[Dataset entries]
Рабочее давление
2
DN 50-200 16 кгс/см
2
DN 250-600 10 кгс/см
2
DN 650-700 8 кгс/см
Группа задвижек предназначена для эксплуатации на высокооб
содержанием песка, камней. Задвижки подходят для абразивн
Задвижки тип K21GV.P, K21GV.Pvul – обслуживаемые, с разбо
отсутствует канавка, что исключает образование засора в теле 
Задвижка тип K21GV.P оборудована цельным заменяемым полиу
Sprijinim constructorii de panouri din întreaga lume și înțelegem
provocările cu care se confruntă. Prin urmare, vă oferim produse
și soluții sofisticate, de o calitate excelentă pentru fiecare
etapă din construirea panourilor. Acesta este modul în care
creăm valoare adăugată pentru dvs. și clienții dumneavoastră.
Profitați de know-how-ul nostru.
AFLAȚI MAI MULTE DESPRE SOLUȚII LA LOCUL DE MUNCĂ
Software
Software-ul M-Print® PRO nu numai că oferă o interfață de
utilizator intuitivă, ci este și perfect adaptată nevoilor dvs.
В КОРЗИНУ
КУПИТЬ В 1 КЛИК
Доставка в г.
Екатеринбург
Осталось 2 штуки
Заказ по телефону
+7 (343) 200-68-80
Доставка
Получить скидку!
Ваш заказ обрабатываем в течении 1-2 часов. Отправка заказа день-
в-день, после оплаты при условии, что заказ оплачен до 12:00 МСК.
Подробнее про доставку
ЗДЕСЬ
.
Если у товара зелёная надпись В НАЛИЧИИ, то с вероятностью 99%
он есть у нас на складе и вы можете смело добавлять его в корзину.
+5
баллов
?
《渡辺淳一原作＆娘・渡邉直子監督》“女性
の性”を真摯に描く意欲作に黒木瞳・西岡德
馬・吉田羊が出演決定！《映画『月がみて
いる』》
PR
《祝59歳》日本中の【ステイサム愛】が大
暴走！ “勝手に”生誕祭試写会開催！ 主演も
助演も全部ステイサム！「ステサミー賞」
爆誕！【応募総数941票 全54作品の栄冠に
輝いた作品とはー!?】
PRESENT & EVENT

- _Exercise aim_:
Set down exactly the lines that begin the records and continue through the line bearing "Доставка в г."; include both ends.

- _Reply to the task_:
Рабочее давление
2
DN 50-200 16 кгс/см
2
DN 250-600 10 кгс/см
2
DN 650-700 8 кгс/см
Группа задвижек предназначена для эксплуатации на высокооб
содержанием песка, камней. Задвижки подходят для абразивн
Задвижки тип K21GV.P, K21GV.Pvul – обслуживаемые, с разбо
отсутствует канавка, что исключает образование засора в теле 
Задвижка тип K21GV.P оборудована цельным заменяемым полиу
Sprijinim constructorii de panouri din întreaga lume și înțelegem
provocările cu care se confruntă. Prin urmare, vă oferim produse
și soluții sofisticate, de o calitate excelentă pentru fiecare
etapă din construirea panourilor. Acesta este modul în care
creăm valoare adăugată pentru dvs. și clienții dumneavoastră.
Profitați de know-how-ul nostru.
AFLAȚI MAI MULTE DESPRE SOLUȚII LA LOCUL DE MUNCĂ
Software
Software-ul M-Print® PRO nu numai că oferă o interfață de
utilizator intuitivă, ci este și perfect adaptată nevoilor dvs.
В КОРЗИНУ
КУПИТЬ В 1 КЛИК
Доставка в г.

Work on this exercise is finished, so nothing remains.